Department of Analytical Chemistry, Faculty of Natural Sciences, Comenius University Bratislava, Ilkovičova 6, SK-84215 Bratislava, Slovakia.
Pfizer R&D UK Limited, Ramsgate Road, Sandwich CT13 9NJ, UK.
J Chromatogr A. 2023 Sep 27;1707:464317. doi: 10.1016/j.chroma.2023.464317. Epub 2023 Aug 19.
Quantitative Structure-Retention Relationships offer a valuable tool for de-risking chromatographic methods in relation to newly formed or hypothetical compounds, arising from synthetic processes or formulation activities. They can also be used to identify optimal separation conditions, or in support of structural elucidation. In this contribution, we provide a systematic study of the relationship between the accuracy of the retention model, the size of the training set and its structural similarity to the predicted compound. We compare structural similarity expressed either on a fingerprint basis (e.g., Tanimoto index), or by Euclidean distance calculated from of subset of molecular descriptors. The results presented indicate that accurate and predictive models can be built from a small dataset containing as few as 25 compounds, provided that the training set is structurally similar to the test compound. When the training set contains compounds selected by minimizing the Euclidean distance calculated from 3 descriptors most correlated with the retention time, root mean square error of 0.48 min and correlation coefficient of 0.9464 were observed for the test sets of 104 compounds.
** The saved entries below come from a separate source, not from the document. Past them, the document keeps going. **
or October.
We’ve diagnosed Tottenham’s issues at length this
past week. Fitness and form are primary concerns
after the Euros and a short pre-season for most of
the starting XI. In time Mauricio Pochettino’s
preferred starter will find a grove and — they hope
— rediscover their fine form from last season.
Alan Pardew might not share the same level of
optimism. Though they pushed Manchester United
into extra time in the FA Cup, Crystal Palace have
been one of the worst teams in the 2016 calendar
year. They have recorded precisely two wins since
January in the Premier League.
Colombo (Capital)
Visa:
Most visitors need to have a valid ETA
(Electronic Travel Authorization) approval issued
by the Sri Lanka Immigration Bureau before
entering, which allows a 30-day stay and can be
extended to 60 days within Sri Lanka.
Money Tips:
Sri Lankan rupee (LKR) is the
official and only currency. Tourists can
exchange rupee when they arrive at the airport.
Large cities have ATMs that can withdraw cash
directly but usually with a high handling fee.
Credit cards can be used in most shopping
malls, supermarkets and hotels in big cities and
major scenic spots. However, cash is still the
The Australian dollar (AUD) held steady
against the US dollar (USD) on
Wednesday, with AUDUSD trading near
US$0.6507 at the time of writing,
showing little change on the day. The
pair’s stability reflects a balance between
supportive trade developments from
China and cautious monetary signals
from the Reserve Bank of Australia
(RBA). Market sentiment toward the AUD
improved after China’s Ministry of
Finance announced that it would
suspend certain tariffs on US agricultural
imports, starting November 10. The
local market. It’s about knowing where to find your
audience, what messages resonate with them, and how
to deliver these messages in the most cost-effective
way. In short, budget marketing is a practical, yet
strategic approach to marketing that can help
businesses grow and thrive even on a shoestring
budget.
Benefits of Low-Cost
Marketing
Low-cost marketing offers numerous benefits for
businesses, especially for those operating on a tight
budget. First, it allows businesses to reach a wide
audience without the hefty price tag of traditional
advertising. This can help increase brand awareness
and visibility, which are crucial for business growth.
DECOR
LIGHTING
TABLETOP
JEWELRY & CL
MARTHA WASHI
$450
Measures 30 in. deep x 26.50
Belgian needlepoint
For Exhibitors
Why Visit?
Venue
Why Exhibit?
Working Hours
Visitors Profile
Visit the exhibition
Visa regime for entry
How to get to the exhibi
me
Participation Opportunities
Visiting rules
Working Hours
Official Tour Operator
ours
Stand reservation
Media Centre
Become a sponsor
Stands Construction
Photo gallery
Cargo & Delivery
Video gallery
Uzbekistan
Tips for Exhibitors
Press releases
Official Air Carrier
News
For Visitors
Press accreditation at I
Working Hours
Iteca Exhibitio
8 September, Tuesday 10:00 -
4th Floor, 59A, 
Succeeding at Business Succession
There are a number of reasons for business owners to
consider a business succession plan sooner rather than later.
Moreover, these models meet the Tropsha predictivity criteria. These findings potentially bring the prediction of retention times within the practical reach of pharmaceutical analysts involved in chromatographic method development. We also present an optimisation approach to select algorithm settings in order to minimize the prediction error and ensure model predictivity.
定量构效关系为色谱方法的风险评估提供了有价值的工具,特别是对于那些来自于合成过程或制剂活动的新形成或假设的化合物。它们还可以用于确定最佳分离条件,或支持结构解析。在本研究中,我们系统地研究了保留模型的准确性、训练集的大小及其与预测化合物的结构相似性之间的关系。我们比较了基于指纹(例如,Tanimoto 指数)或从分子描述符子集计算的欧几里得距离表示的结构相似性。结果表明,即使在训练集中仅包含 25 个化合物的情况下,只要训练集与测试化合物具有结构相似性,也可以建立准确且具有预测能力的模型。当训练集包含通过最小化与保留时间最相关的 3 个描述符计算得出的欧几里得距离选择的化合物时,对于包含 104 个化合物的测试集,观察到的均方根误差为 0.48 分钟,相关系数为 0.9464。此外,这些模型满足 Tropsha 预测性标准。这些发现有可能使药物分析人员在色谱方法开发中实现保留时间的预测。我们还提出了一种优化方法来选择算法设置,以最小化预测误差并确保模型的预测能力。